== Text excerpt ==
════════════════════

Wednesday, July 3, 2019
(only author pictures I could locate)
Divorcing Deportation: The Oregon Trail to Immigrant Inclusion by Alex Boone, Benjamin España, Lindsay Jonasson, Juliet P. Stumpf, Stephen Manning, Lewis & Clark Law Review, Vol. 22:2, No. 624, 2018
Immigration policy under the Trump Administration has relied on local officials and local information to fulfill federal policy goals of high-volume deportation. It has embroiled states and localities and inspired impassioned objection from many impacted localities. This intensification of federal deportation has compelled states, towns, and cities to define their relationships with their immigrant communities of color, federal deportation policy, and immigration law.

════════════════════

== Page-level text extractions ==

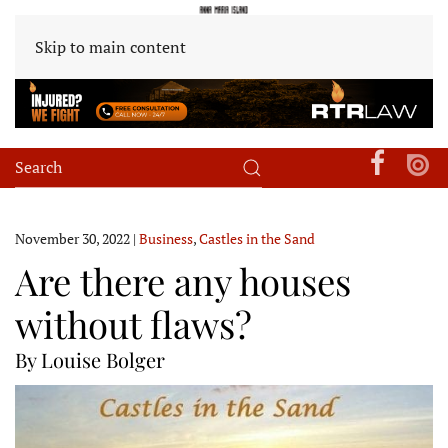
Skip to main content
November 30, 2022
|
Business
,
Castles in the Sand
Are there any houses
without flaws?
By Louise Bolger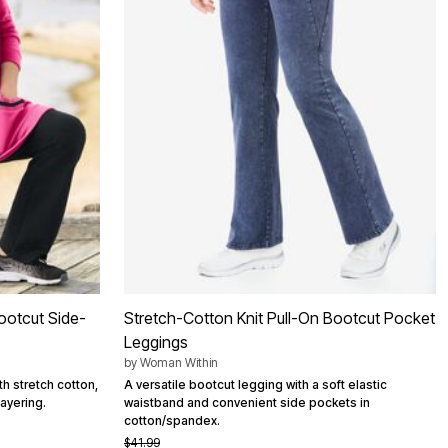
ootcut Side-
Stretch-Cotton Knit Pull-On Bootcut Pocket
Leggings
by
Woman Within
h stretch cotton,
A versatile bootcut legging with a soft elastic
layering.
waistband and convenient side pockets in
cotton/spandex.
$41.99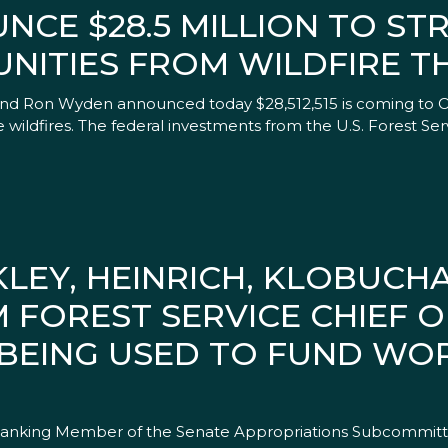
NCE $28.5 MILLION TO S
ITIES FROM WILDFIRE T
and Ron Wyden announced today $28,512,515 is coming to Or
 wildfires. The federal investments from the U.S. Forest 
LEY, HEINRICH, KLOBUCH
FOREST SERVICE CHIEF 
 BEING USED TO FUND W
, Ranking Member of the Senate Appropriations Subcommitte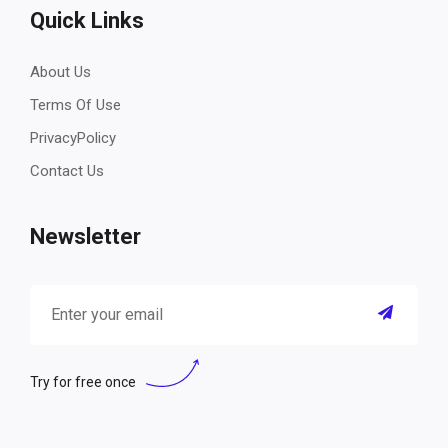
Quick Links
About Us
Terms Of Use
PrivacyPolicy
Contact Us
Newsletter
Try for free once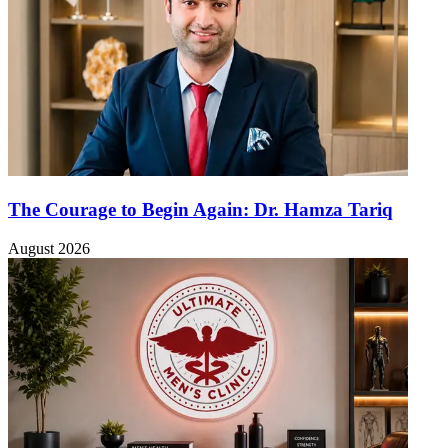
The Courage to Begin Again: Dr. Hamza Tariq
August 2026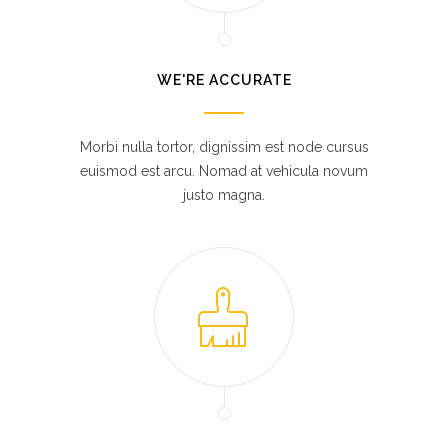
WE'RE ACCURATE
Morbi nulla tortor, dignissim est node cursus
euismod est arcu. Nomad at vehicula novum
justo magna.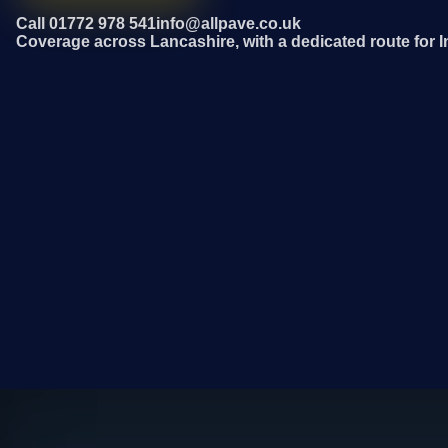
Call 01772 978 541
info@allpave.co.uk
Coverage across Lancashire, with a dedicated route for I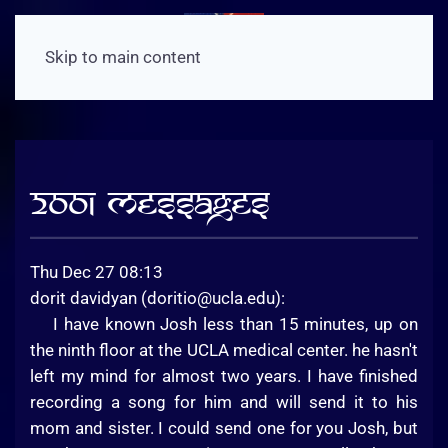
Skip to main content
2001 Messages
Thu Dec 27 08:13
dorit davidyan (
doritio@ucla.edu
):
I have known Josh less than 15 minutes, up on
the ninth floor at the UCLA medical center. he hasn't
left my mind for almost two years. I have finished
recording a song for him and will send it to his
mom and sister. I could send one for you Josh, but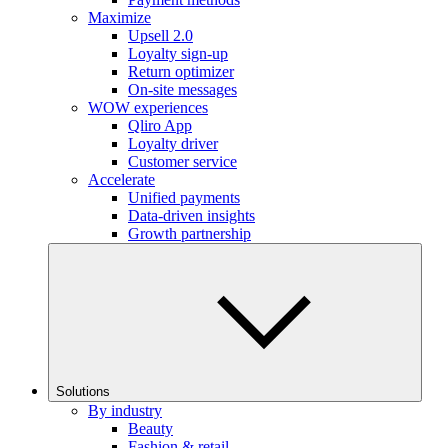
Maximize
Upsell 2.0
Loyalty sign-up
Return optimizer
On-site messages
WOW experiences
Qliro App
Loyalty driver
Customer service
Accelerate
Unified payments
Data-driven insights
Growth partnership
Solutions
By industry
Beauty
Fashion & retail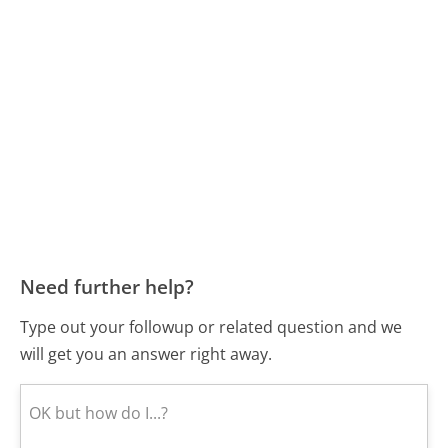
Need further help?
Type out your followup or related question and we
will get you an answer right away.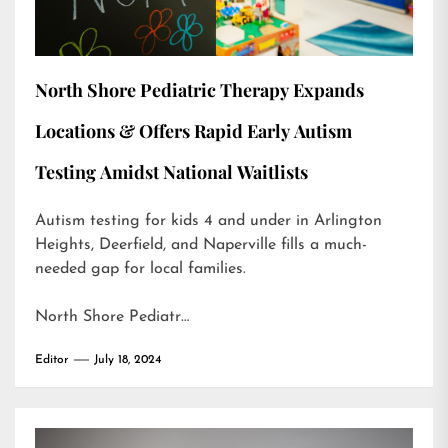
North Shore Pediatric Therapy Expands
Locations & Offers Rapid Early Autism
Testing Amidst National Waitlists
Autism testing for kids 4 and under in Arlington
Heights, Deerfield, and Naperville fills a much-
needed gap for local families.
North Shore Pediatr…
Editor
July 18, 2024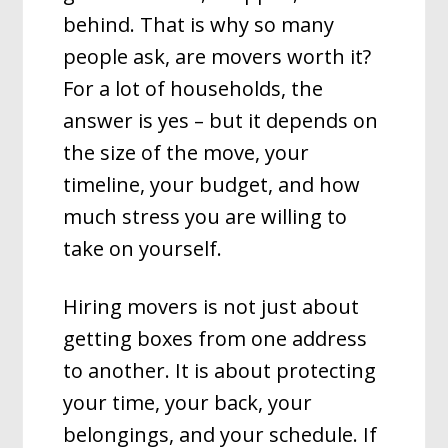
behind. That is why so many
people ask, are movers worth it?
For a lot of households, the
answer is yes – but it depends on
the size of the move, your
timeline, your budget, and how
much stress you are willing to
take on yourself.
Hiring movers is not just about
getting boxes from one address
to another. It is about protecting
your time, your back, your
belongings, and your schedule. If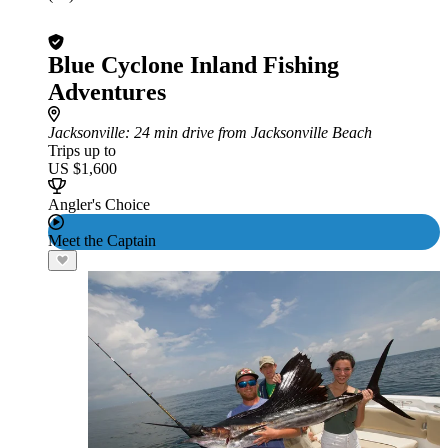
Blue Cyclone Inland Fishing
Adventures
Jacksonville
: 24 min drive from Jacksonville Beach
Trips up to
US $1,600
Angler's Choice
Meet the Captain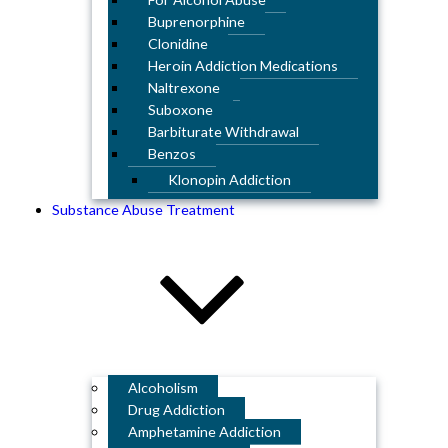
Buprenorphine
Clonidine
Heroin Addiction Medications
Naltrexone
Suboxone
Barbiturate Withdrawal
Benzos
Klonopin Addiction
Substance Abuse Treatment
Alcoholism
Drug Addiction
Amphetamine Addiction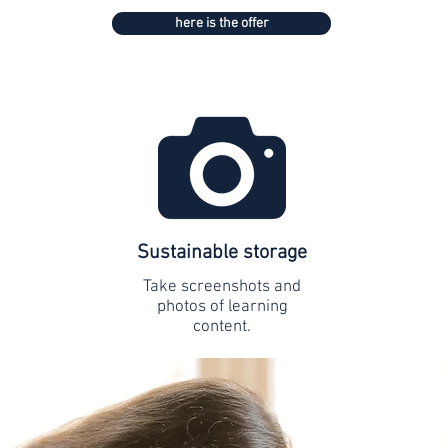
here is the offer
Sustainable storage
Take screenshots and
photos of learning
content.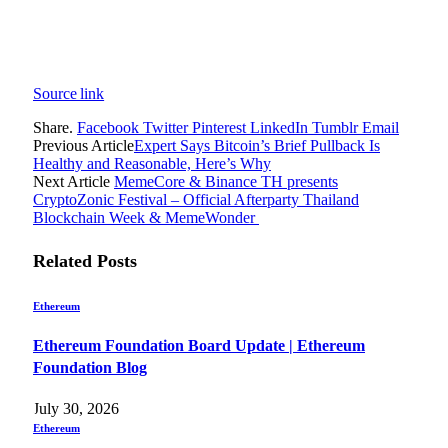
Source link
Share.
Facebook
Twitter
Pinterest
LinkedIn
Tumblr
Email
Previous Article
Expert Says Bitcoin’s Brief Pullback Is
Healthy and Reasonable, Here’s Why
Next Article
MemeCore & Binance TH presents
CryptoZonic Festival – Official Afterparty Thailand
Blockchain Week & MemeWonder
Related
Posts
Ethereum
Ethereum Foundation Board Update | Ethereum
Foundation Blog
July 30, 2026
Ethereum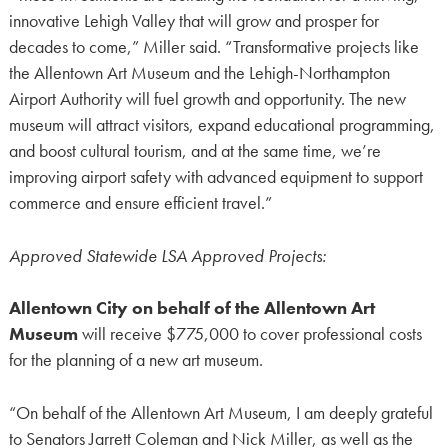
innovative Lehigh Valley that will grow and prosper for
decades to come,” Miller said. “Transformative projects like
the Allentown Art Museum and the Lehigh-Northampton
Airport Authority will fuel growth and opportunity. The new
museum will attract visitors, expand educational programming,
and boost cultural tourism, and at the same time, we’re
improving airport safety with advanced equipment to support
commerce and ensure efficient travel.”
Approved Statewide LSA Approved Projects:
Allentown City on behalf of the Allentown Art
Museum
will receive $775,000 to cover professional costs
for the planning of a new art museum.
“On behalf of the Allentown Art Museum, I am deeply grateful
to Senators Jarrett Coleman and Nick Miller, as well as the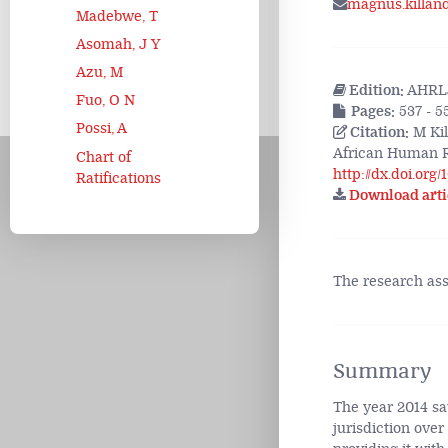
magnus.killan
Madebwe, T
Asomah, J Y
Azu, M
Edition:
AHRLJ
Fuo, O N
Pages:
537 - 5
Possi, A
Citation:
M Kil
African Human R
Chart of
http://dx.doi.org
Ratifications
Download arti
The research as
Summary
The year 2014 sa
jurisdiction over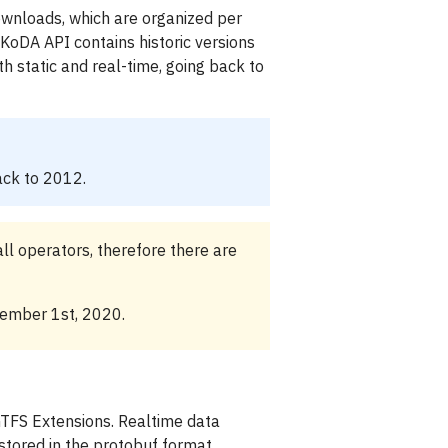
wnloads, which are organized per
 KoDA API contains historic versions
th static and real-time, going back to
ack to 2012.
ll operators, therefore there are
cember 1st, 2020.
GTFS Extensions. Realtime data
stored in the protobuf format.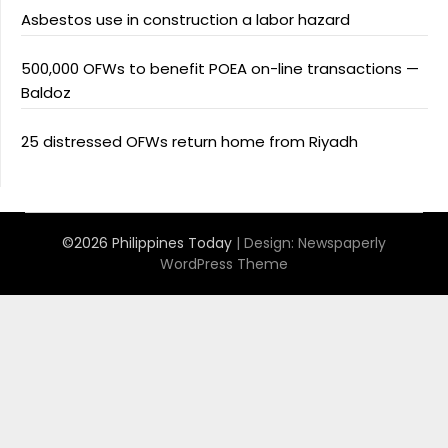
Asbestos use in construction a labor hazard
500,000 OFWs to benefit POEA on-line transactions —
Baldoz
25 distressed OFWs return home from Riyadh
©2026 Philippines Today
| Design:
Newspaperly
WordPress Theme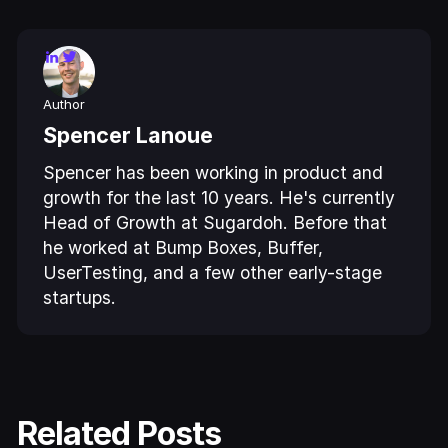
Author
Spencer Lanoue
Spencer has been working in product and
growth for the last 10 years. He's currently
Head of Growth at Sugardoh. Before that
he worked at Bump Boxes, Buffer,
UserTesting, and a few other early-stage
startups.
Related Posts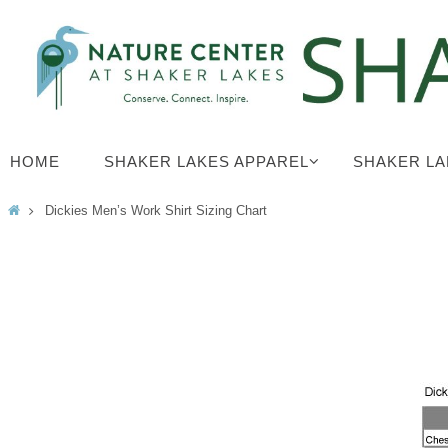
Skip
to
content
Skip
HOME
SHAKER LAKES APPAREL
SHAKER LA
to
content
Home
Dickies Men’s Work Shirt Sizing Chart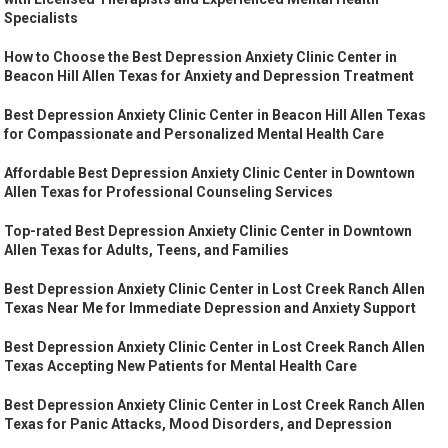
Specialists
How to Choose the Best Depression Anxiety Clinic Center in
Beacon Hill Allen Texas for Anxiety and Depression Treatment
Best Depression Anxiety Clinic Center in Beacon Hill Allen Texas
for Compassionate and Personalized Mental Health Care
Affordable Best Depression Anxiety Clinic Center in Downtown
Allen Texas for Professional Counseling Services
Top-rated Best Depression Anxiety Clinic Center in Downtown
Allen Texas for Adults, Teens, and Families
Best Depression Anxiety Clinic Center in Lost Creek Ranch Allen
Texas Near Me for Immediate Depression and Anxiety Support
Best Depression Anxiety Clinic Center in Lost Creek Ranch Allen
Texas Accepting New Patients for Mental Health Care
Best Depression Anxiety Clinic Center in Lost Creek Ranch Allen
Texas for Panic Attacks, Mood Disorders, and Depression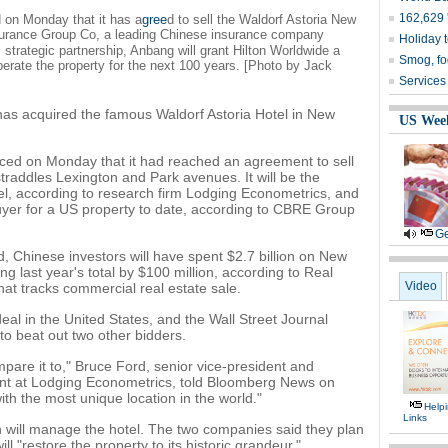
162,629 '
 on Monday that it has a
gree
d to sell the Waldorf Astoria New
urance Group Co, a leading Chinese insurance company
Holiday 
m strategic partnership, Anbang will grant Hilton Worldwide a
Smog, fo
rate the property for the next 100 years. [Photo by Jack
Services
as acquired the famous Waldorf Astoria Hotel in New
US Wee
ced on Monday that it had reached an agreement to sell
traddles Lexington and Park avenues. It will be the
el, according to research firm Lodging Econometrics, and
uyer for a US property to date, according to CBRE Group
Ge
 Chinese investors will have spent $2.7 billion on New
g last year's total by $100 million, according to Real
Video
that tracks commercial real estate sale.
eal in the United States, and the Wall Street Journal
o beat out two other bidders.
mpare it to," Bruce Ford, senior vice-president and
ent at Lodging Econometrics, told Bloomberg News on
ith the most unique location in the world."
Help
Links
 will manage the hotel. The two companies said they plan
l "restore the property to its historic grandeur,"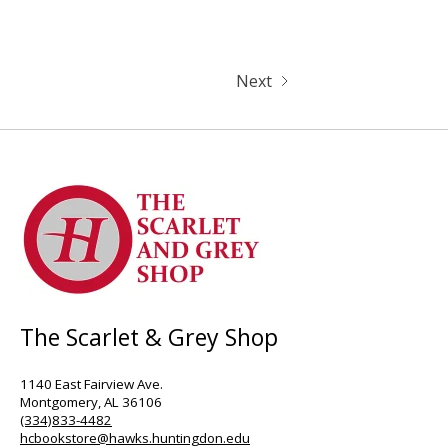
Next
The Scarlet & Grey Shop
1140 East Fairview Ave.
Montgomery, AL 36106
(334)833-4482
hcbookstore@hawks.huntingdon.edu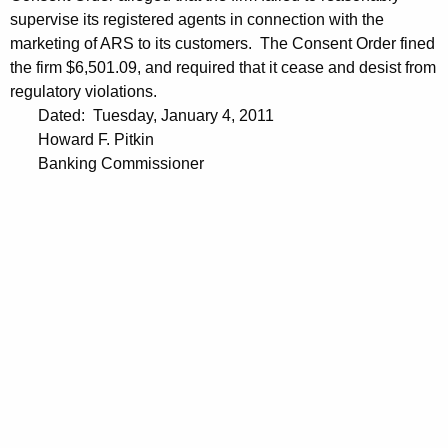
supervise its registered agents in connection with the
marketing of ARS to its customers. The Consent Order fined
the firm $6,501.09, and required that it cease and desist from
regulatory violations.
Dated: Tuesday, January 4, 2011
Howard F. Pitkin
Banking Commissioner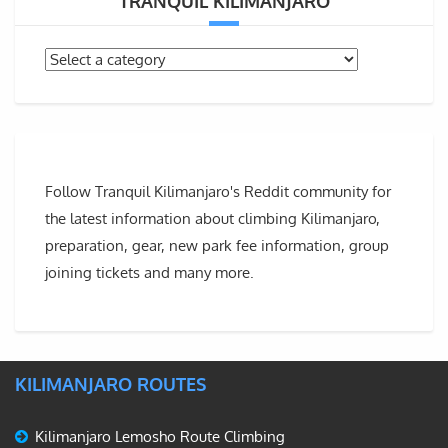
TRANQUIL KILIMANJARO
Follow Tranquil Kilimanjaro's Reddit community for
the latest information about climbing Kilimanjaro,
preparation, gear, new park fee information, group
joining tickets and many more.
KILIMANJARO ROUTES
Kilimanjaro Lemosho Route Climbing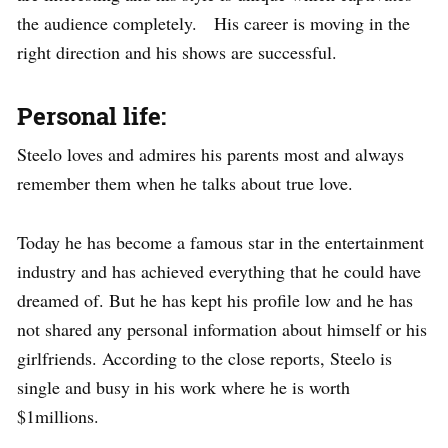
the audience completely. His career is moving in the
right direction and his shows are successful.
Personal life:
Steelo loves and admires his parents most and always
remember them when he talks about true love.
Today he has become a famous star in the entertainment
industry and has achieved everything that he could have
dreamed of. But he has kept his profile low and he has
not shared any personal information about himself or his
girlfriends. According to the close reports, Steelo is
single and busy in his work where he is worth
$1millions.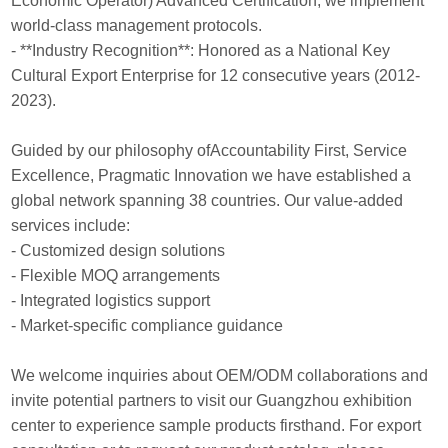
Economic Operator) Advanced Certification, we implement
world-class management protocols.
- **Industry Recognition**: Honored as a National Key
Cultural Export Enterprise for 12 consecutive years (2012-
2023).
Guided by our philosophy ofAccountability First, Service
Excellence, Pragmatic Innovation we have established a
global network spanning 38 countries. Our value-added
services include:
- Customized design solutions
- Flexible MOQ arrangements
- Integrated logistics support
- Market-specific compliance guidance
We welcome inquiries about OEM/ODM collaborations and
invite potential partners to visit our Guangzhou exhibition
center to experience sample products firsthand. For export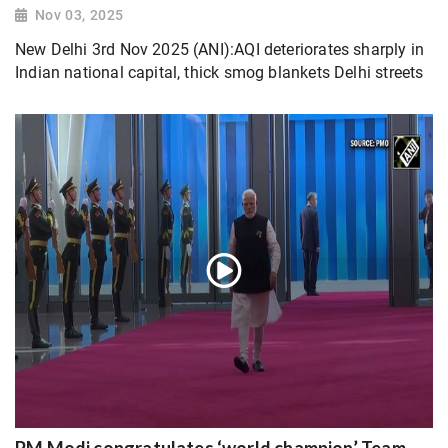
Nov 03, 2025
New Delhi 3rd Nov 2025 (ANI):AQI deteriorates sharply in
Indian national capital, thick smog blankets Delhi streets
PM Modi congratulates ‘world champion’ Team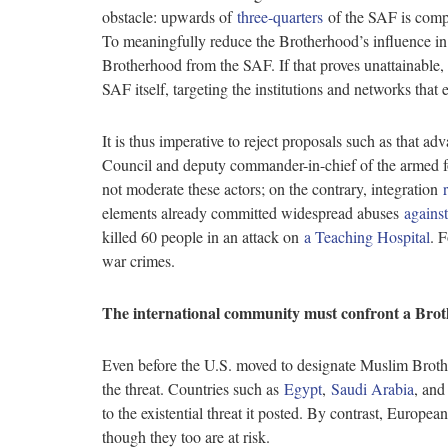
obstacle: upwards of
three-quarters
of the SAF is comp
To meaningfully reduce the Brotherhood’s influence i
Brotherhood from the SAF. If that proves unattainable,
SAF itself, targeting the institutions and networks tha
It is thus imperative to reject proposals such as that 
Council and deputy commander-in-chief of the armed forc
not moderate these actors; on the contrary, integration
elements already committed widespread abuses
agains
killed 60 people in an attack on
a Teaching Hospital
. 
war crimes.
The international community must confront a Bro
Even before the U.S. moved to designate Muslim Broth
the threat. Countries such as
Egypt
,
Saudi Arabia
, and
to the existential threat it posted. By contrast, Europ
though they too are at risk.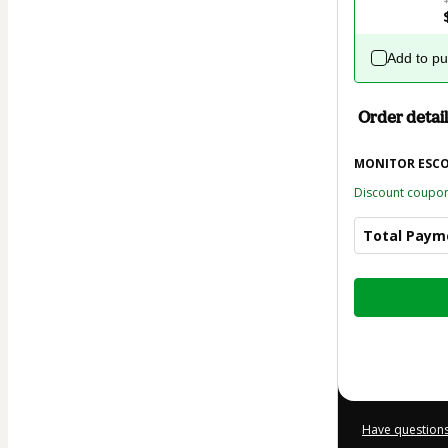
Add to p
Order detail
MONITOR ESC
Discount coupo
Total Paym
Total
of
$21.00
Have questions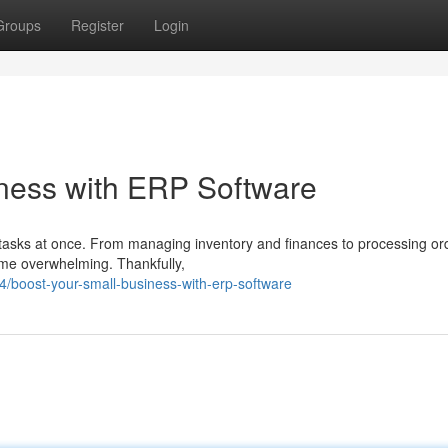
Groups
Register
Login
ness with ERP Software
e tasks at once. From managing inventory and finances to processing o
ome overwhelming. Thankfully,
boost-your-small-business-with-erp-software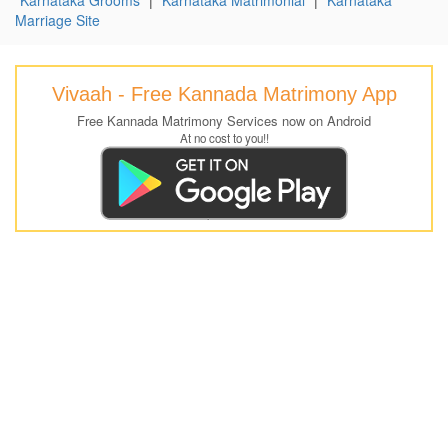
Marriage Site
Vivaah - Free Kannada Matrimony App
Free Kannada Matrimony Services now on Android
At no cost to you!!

════════════════════

== Problem 1 ==
List every author named in the law review excerpt.
== Problem 2 ==
Extract the passage of the law review excerpt from "Wednesday, July 3, 2019" to "and immigration law.".

== Expected answer 1 ==
Alex Boone, Benjamin España, Lindsay Jonasson, Juliet P. Stumpf, Stephen Manning

== Expected answer 2 ==
Wednesday, July 3, 2019
(only author pictures I could locate)
Divorcing Deportation: The Oregon Trail to Immigrant Inclusion by Alex Boone, Benjamin España, Lindsay Jonasson, Juliet P. Stumpf, Stephen Manning, Lewis & Clark Law Review, Vol. 22:2, No. 624, 2018
Immigration policy under the Trump Administration has relied on local officials and local information to fulfill federal policy goals of high-volume deportation. It has embroiled states and localities and inspired impassioned objection from many impacted localities. This intensification of federal deportation has compelled states, towns, and cities to define their relationships with their immigrant communities of color, federal deportation policy, and immigration law.